How information flows in the brain
Amin Karbasi, associate professor of electrical engineering, and Mehraveh Salehi ’19PhD (electrical engineering) won second place at Nokia’s Bell Labs Prize ceremony for their work on understanding how information flows in the human brain based on different cognitive tasks. The team says their innovation makes a concrete connection between artificial intelligence and natural intelligence. Karbasi and Salehi used data from more than 700 subjects to develop an algorithm that provides robust, personalized brain maps. The results, they say, could predict individuals’ sex, fluid intelligence, and cognitive tasks based on their brain fingerprints.
Creating maps of human cells
Rong Fan, a professor of biomedical engineering and of pathology, will lead the new Yale Tissue Mapping Center (TMC) for Cellular Senescence in Lymphoid Organs. It’s part of a broad National Institutes of Health–funded consortium aiming to comprehensively identify and characterize differences in senescent cells, which play roles in normal biological processes and also in chronic diseases of aging such as cancer and neurodegeneration. The TMC is one of eight supported by NIH’s Cellular Senescence Network (SenNet), a new initiative of the NIH Common Fund program. It will benefit from a $6.5 million grant over five years.

* [THE DATA]:

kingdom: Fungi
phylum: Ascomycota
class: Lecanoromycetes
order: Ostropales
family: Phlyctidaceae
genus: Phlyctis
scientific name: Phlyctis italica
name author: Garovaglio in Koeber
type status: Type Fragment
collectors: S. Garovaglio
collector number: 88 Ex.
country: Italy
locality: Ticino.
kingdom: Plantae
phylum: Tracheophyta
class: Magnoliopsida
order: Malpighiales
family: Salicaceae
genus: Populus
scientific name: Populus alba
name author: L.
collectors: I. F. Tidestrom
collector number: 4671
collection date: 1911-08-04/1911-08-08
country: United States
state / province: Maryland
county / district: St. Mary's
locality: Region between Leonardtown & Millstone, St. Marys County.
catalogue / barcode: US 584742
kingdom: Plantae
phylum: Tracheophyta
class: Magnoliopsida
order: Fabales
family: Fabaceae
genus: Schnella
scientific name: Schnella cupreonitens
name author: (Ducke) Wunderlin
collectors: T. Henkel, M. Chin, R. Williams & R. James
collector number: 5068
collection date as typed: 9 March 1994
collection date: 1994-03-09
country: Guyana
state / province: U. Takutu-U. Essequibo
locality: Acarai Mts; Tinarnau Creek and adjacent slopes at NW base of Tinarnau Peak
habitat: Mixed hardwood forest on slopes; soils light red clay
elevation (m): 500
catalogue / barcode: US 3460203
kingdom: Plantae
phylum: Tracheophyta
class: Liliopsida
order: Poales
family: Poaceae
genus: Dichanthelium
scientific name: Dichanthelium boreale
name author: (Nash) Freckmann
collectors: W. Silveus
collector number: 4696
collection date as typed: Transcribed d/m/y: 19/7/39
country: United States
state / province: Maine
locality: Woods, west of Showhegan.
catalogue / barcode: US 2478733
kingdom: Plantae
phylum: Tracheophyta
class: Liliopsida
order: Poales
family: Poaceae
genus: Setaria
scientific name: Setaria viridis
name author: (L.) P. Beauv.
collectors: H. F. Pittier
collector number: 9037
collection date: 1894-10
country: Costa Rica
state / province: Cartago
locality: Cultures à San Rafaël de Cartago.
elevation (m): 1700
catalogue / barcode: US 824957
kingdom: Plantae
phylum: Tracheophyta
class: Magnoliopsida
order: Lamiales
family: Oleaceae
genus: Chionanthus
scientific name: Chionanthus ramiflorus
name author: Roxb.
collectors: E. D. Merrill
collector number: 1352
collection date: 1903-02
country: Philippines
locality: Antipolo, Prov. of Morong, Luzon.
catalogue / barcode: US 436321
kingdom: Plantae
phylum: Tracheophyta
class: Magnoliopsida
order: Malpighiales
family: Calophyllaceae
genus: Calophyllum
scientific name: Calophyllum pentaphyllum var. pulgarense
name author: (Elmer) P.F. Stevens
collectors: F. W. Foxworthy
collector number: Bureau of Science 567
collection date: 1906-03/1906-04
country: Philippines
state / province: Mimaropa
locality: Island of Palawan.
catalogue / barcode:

* [EXERCISE INSTRUCTIONS]: Carry on the research briefs from the point where they stop. Nothing in the records is needed here.

* [ANSWER SPACE]:
Shedding light on how light works
For her work in studying how matter absorbs light, Diana Qiu, assistant professor of mechanical engineering & materials science, won the Packard Fellowship in Science and Engineering. Qiu, a member of the Energy Science Institute on Yale’s West Campus, will receive $875,000 over five years to pursue her research. Qiu’s research, which focuses on excitons, could advance the fields of solar energy, quantum computing, and optoelectronics. Created by the absorption of light, excitons are a combination of an electron and a hole, which is a positively charged empty state caused by the absence of an electron. This electron-hole combination carries energy.